Is this what people think is healthy food? A lot of the stuff in here is horrible, and just the fact of hyperprocessing all these ingredients, and then hyperprocessing those components together with each other, ensures that the end product will be completely devoid of any wholesomeness or vitality, regardless of whatever the individual parts were. But one thing jumped out at me.

"Shellac?" I said. "Hey, vegetarians can't eat these bars. They've got shellac."

"What?" he said. "What is shellac, anyway?"

"It's made from insect wings."

Well, not quite. The Wikipedia entry, which he called up, told us this: "Once it was commonly believed that shellac was a resin obtained from the wings of an insect (order Hemiptera) found in India. In actuality, shellac is obtained from the secretion of the female insect, harvested from the bark of the trees where she deposits it to provide a sticky hold on the trunk."

The secretion of an insect -- that part doesn't bother me in itself. Honey answers to the same description.

I did notice one other thing. In the course of the conversation, the guy picked up the bar to read the ingredients. He started reading from the nutritional panel first. It was a few seconds before he realized that it wasn't the ingredient list. Not like he was dense -- but like he wasn't familiar with the distinctive layouts that make those things instant visual giveaways. That is, like somebody who isn't in the habit of reading those labels. Then he fumbled a bit before he could find the ingredient list. Again, not like he was dense -- like he wasn't familiar with the customary ways that these labels are commonly tucked here and there on packaging.

A corollary to that thing. Once he had looked at the ingredient list, what he saw didn't seem to bother him.

I was amazed and appalled. Amazed that anybody would eat such a piece of junk. Appalled that this such a product even exists. It was disgusting. I didn't say so, because I thought it would be impolite. Maybe I should quit thinking that.

I'm not a dietary purist, but I would not eat that disgusting thing if you paid me. OK, fifty bucks. I'd eat one of those bars if you gave me fifty bucks to do it. Maybe a hundred fifty.

So ... what I wish I had said the next day. After the general agreement over the unsuitability for dead animals as food.

"The entire animal kingdom agrees that dead animals are, in fact, food. At least I know better than to eat shellac."



  1. There are vegetarians who don't read labels? Wow. How can you eliminate an entire category of food from your diet and not read labels? What if that foodlike bar had contained rendered beef tallow or something?

    Oh, but of course, it wouldn't. Because vegetarianism is so politically correct that a food manufacturer would never put animal fat in any product that wasn't obviously a meat product.

    I love your comeback - even if you didn't use it.

  2. I suppose it's the phenomenon Barry Glassner talks about in The Gospel of Food: Everything You Think You Know About Food Is Wrong. He calls it "doctrine of naught," where food becomes good by virtue of what's not in it.

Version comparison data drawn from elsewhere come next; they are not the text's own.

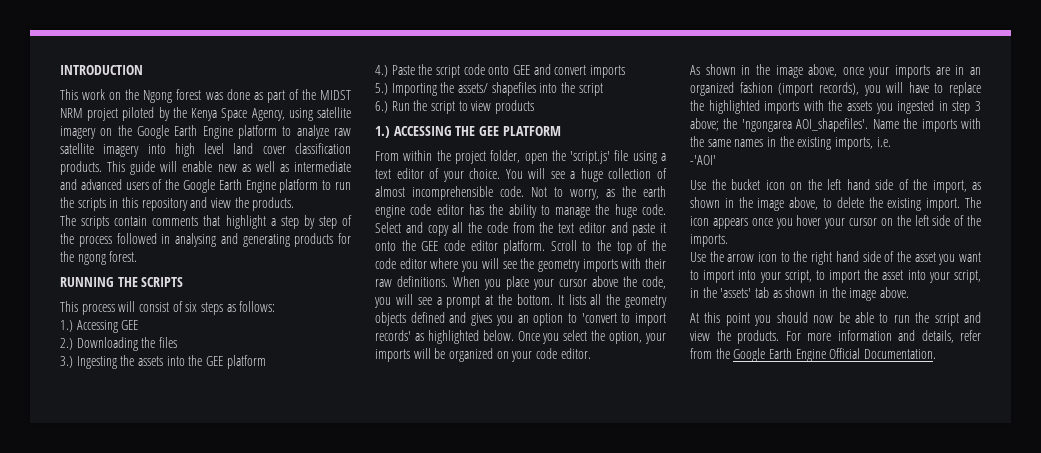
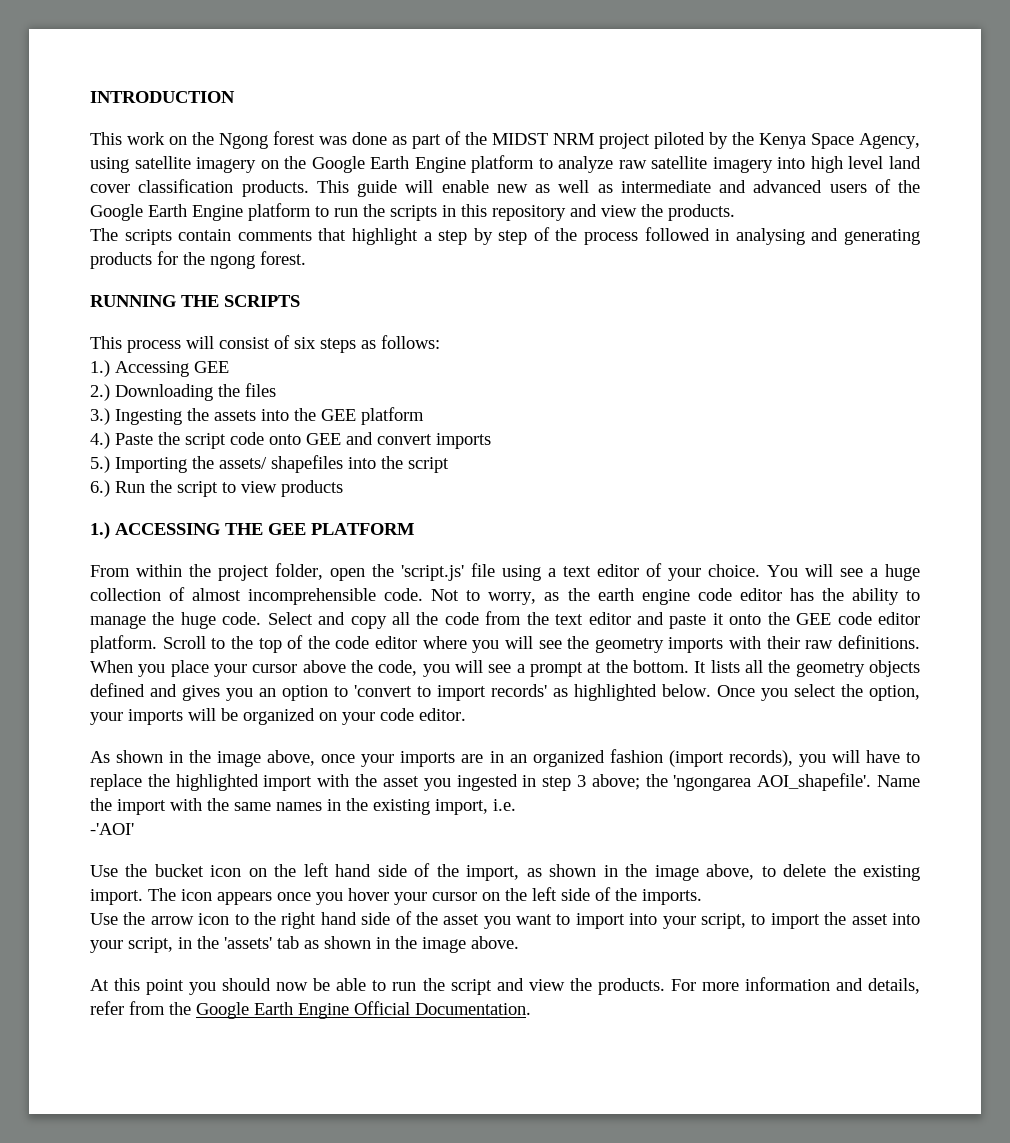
[764,100,872,114] imports with the assets -> [263,774,419,791] import with the asset
[796,118,869,132] AOI_shapefiles'. -> [757,773,872,791] AOI_shapefile'.
[921,119,957,132] imports -> [117,799,166,815] import
[834,137,873,150] imports, -> [435,799,488,815] import,

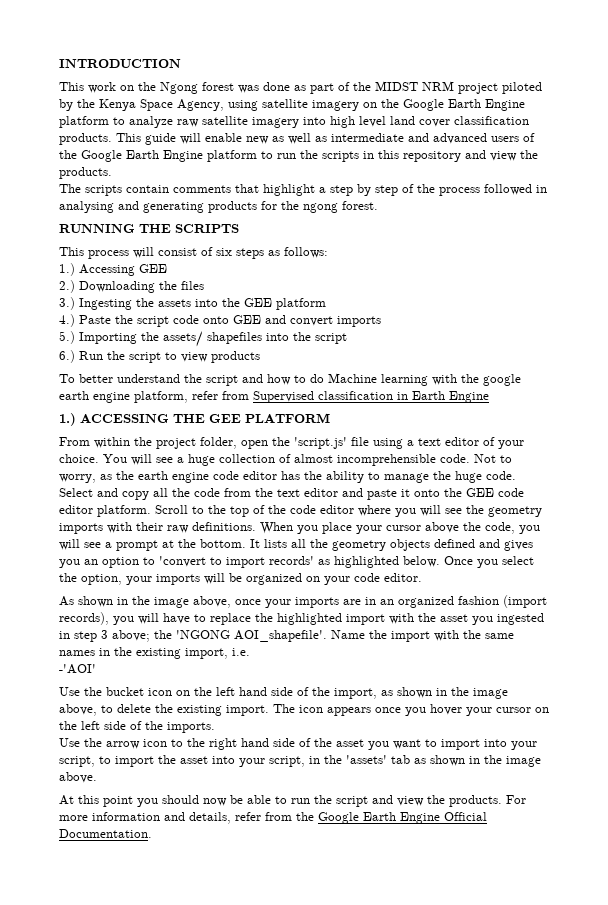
(343, 488) none -> [59,373,521,386] [59,391,489,403] // To better understand the script and how to do Machine learning with the google earth engine platform, refer from Supervised classification in Earth Engine
[673,775,752,791] 'ngongarea -> [176,630,230,639] 'NGONG

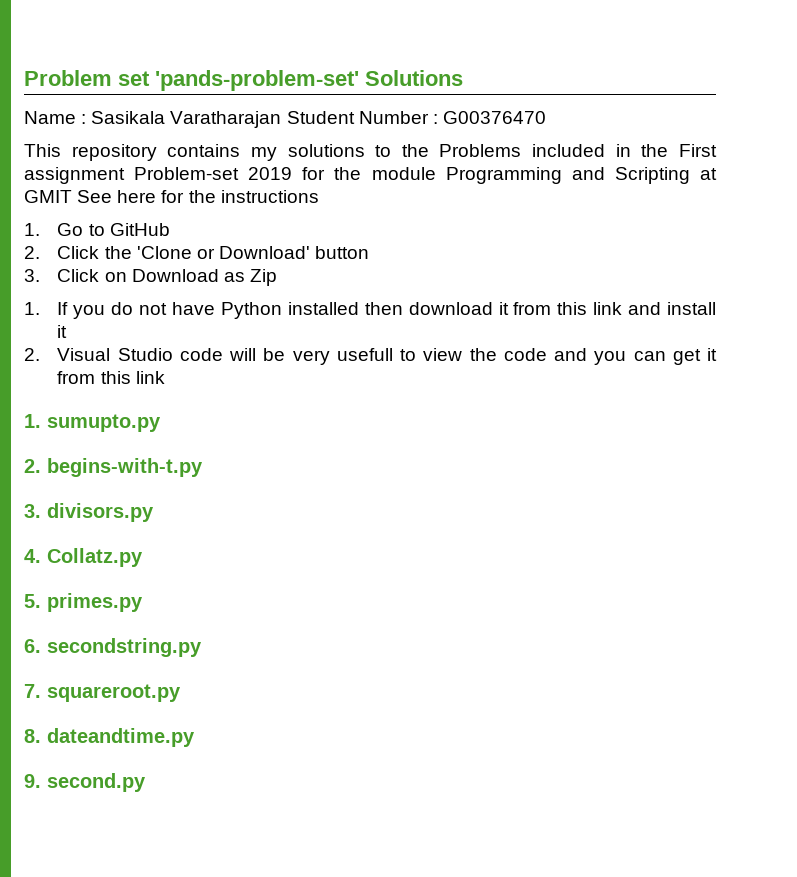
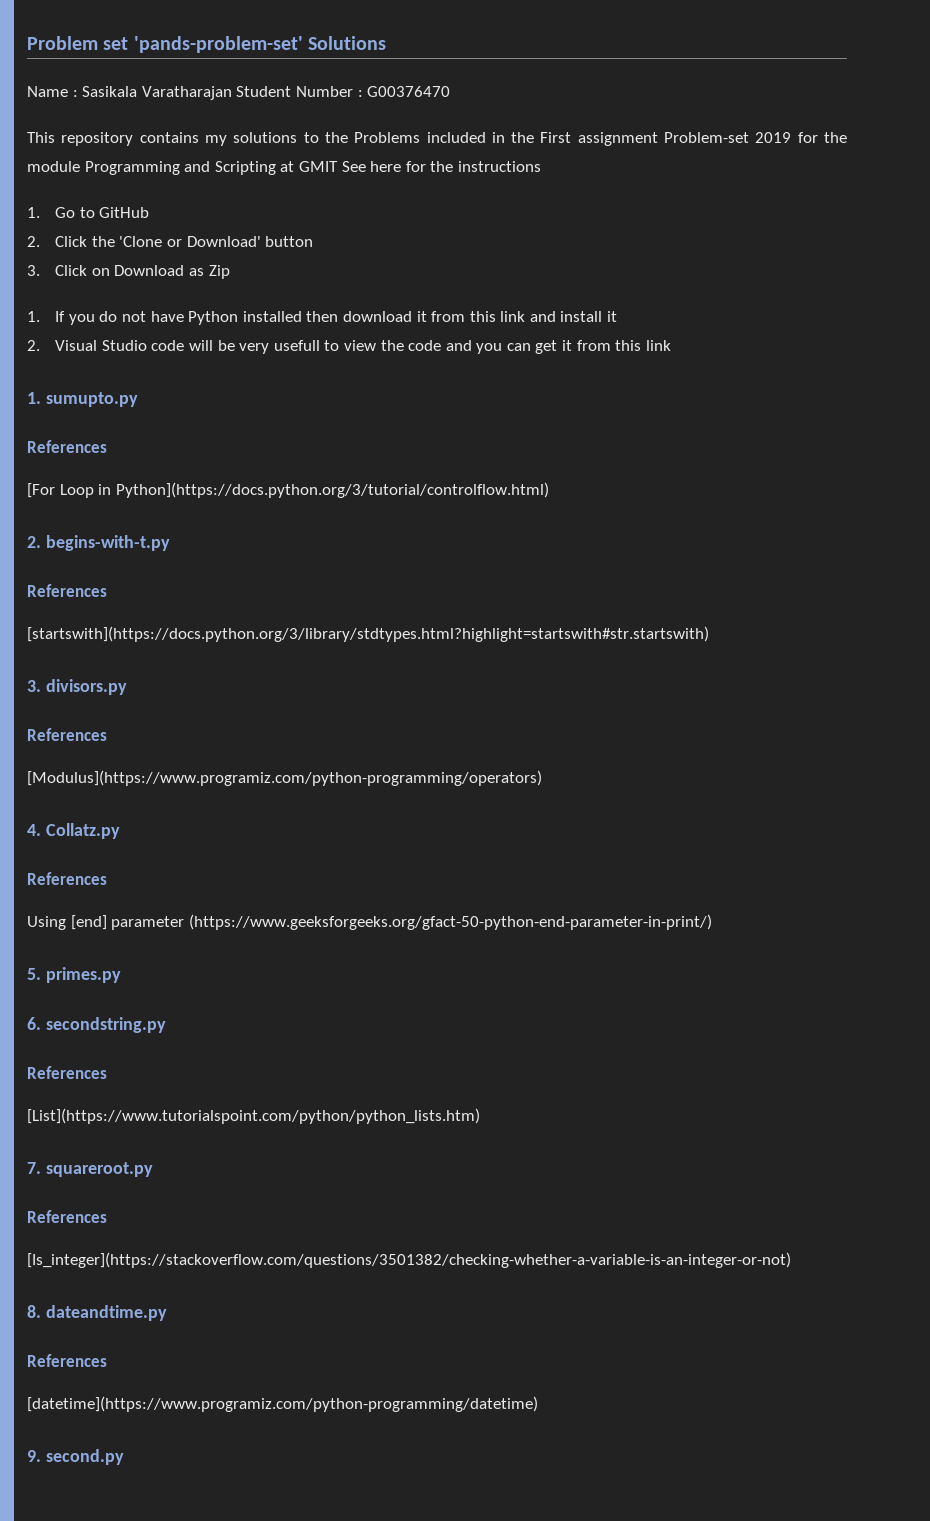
(161, 423) none -> [27,440,107,453] [27,482,549,498] // References // [For Loop in Python](https://docs.python.org/3/tutorial/controlflow.html)
(203, 467) none -> [27,584,107,597] [27,626,709,642] // References // [startswith](https://docs.python.org/3/library/stdtypes.html?highlight=startswith#str.startswith)
(154, 512) none -> [27,728,107,741] [27,770,542,786] // References // [Modulus](https://www.programiz.com/python-programming/operators)
(143, 557) none -> [27,872,107,885] [27,914,712,930] // References // Using [end] parameter (https://www.geeksforgeeks.org/gfact-50-python-end-parameter-in-print/)
(202, 647) none -> [27,1066,107,1079] [27,1108,480,1124] // References // [List](https://www.tutorialspoint.com/python/python_lists.htm)
(181, 693) none -> [27,1210,107,1223] [27,1252,791,1268] // References // [Is_integer](https://stackoverflow.com/questions/3501382/checking-whether-a-variable-is-an-integer-or-not)
(195, 737) none -> [27,1354,107,1367] [27,1396,538,1412] // References // [datetime](https://www.programiz.com/python-programming/datetime)

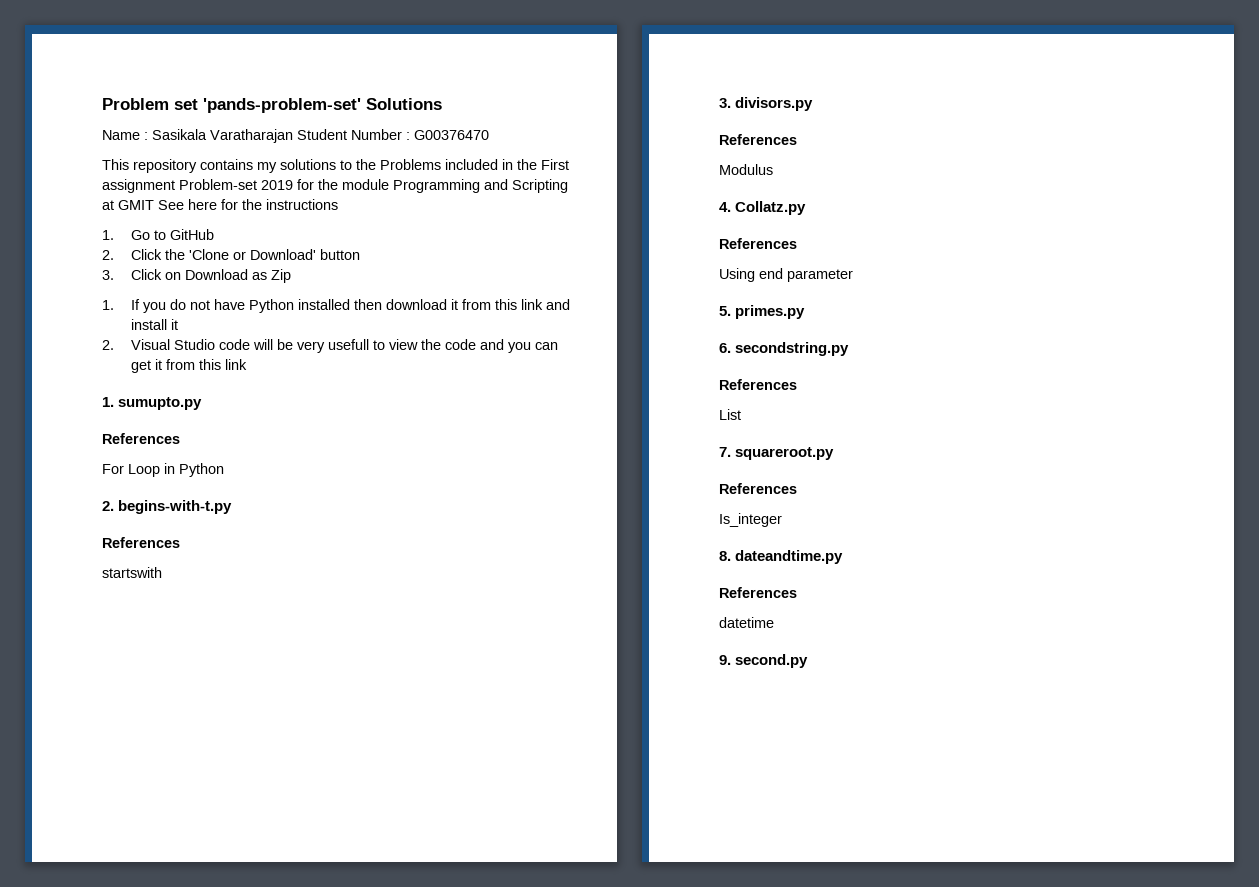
[27,483,55,498] [For -> [102,464,124,474] For
[115,482,549,498] Python](https://docs.python.org/3/tutorial/controlflow.html) -> [179,463,224,477] Python
[27,626,709,642] [startswith](https://docs.python.org/3/library/stdtypes.html?highlight=startswith#str.startswith) -> [102,567,162,578] startswith
[27,770,542,786] [Modulus](https://www.programiz.com/python-programming/operators) -> [719,164,773,175] Modulus
[70,915,107,930] [end] -> [759,268,783,279] end
[188,914,712,930] (https://www.geeksforgeeks.org/gfact-50-python-end-parameter-in-print/) -> (853, 275) none
[27,1108,480,1124] [List](https://www.tutorialspoint.com/python/python_lists.htm) -> [719,409,741,420] List
[27,1252,791,1268] [Is_integer](https://stackoverflow.com/questions/3501382/checking-whether-a-variable-is-an-integer-or-not) -> [719,513,782,527] Is_integer
[27,1396,538,1412] [datetime](https://www.programiz.com/python-programming/datetime) -> [719,617,774,628] datetime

    Mollie Katzen talked, author of the Moosewood Cookbook and other vegetarian cookbook classics, to me about this sort of thing when I wrote about her in 2006:

    "I think the early health foods movement was a lot about not eating this or that. People would say, “I’ve stopped eating meat.” And their friends would say, “Oh, good, you’re healthy now!” And that would be the end of the sentence. You’d wake up healthy the next day. It was a culture of denial."

    By the way, she herself is not a vegetarian, as she explains in the article.

  3. But, more to your point, yes. The blind faith is stupefying.

    Especially in a person who is otherwise against corporations and who is consistently vocal against McDonalds and Wal-Mart and such.

  4. Thanks for sharing your interview with Katzen. I had no idea she wasn't a vegetarian - that would almost be like learning that the Pope isn't Catholic.